#### Task list:
**A.** Answer the following questions about the Webmaker story activity text:
(i) Where does the activity take place?
(ii) In what two arrangements are participants invited to sit?
(iii) What name is used in the sample introduction?
**B.** Rewrite the passage of the Webmaker story activity text starting with "- What type" and going on through "believe is best.", substituting "tablets" for "mobile phones".

Read, Write, and Participate with Webmaker
Design a Story for the Web
Learners will ideate, sketch and structure a story to create with Webmaker. By brainstorming offline, learners will start thinking about the different ways to create for the Web and get more comfortable with the idea of creating their own content.
In this activity, participants will be able to design a project they would like to create and share on Webmaker. This activity happens offline, and prompts the learners/makers to think about...
- What type of content to create and why,
- How best to structure and convey a message, and
- How to leverage technology, media, mobile phones and the building blocks of the Web to share a story.
Welcome the participants and invite them to sit in small groups or in a large circle. Participants may be shy to talk in front of a big audience, so feel free to adapt this setting to smaller groups and do what you believe is best.
In order to get to know each others, each participant will say:
"My name is ________, I like to ______ and the story that I like to share is ______."For example, "My name is Flower, I like to be absurd and the story that I like to share is about the time I traveled through India and met many cool people and how it taught me some travel hacks."
After this first round, initiate a short discussion about the Web and content creation by asking, "What is your favorite thing about the Web? Have you ever created content on the Web?" While you prompt participants to think about the way they participate on the Web, make sure you share back your own experience and the reason why you and/or Mozilla care about this.

[Data excerpts]
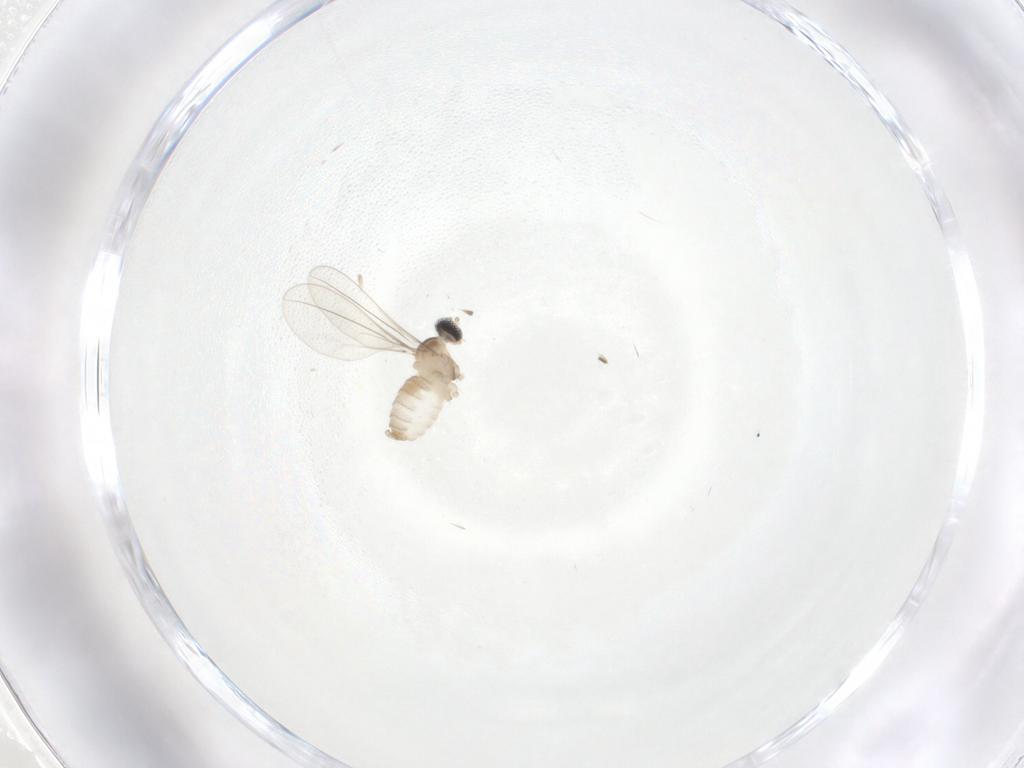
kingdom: Animalia
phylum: Arthropoda
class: Insecta
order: Diptera
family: Cecidomyiidae
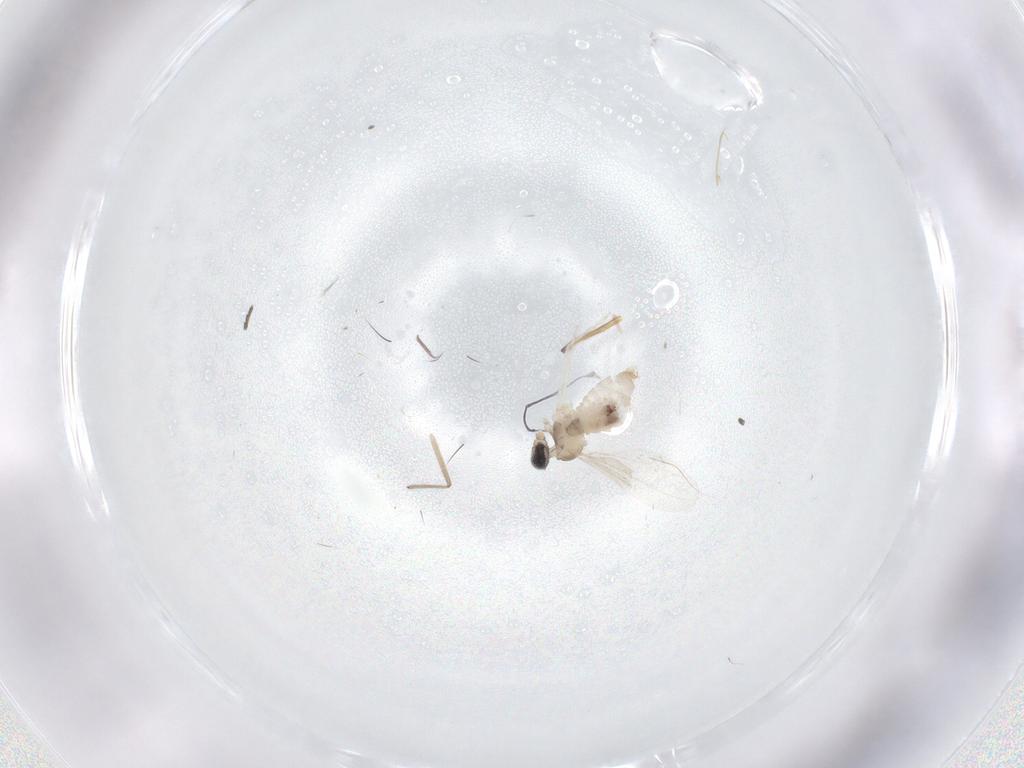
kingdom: Animalia
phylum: Arthropoda
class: Insecta
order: Diptera
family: Cecidomyiidae
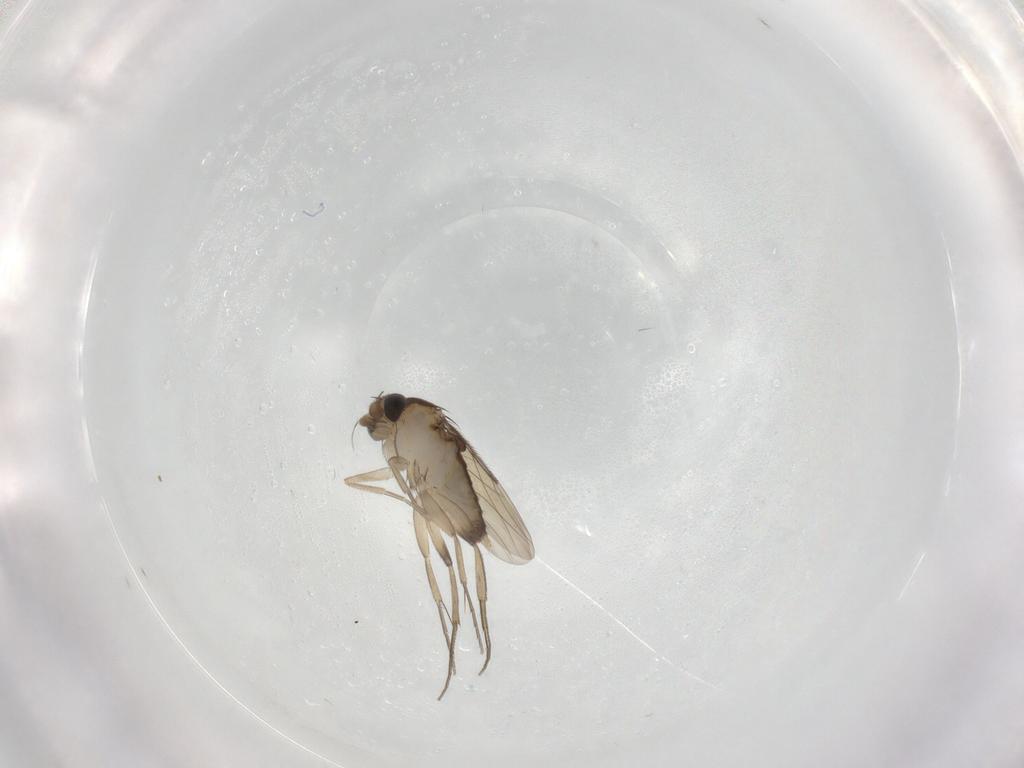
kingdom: Animalia
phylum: Arthropoda
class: Insecta
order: Diptera
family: Phoridae
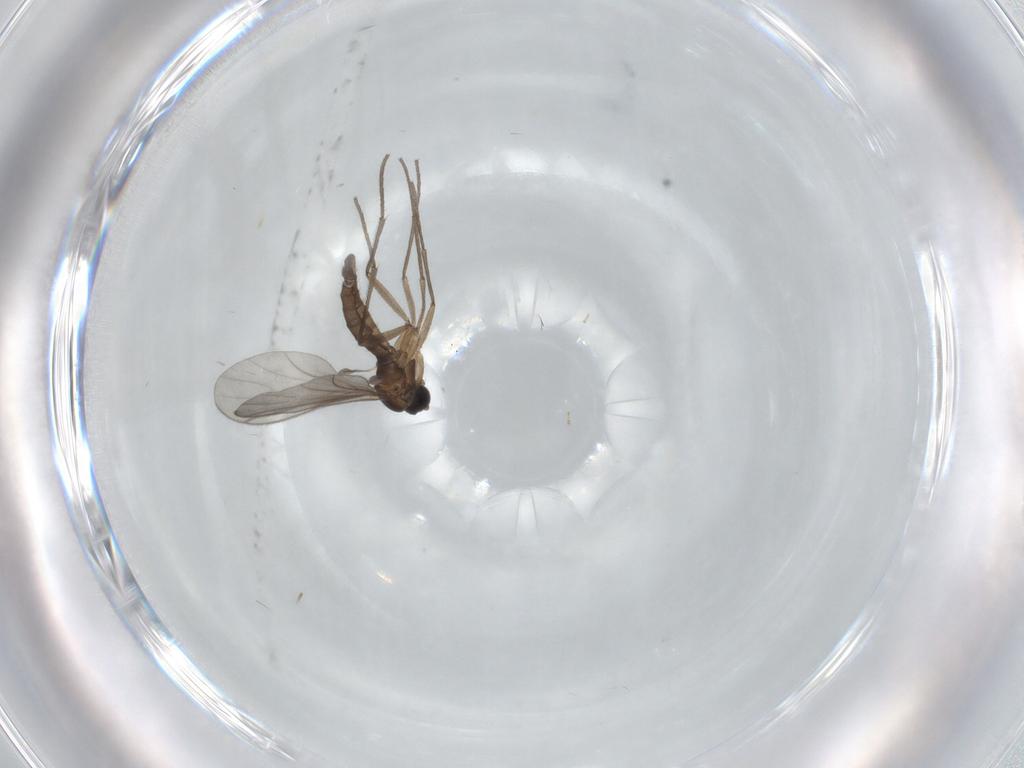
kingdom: Animalia
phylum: Arthropoda
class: Insecta
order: Diptera
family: Sciaridae
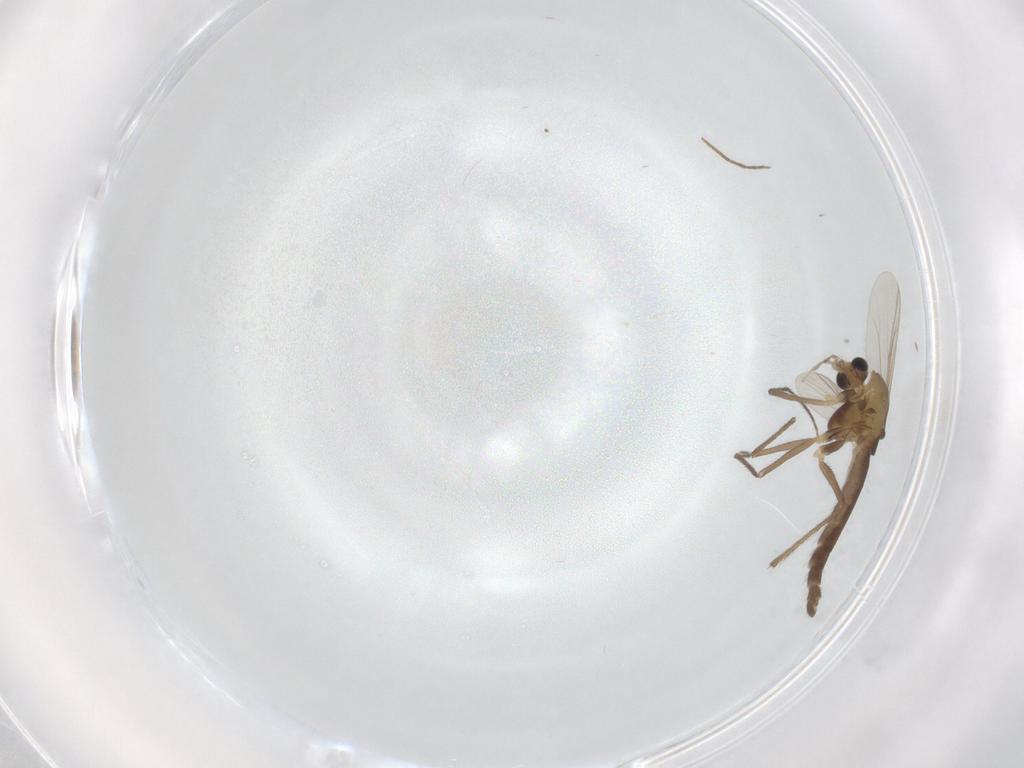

#### Answers provided:
**A.**
(i) Offline.
(ii) In small groups or in a large circle.
(iii) Flower.

**B.**
- What type of content to create and why,
- How best to structure and convey a message, and
- How to leverage technology, media, tablets and the building blocks of the Web to share a story.
Welcome the participants and invite them to sit in small groups or in a large circle. Participants may be shy to talk in front of a big audience, so feel free to adapt this setting to smaller groups and do what you believe is best.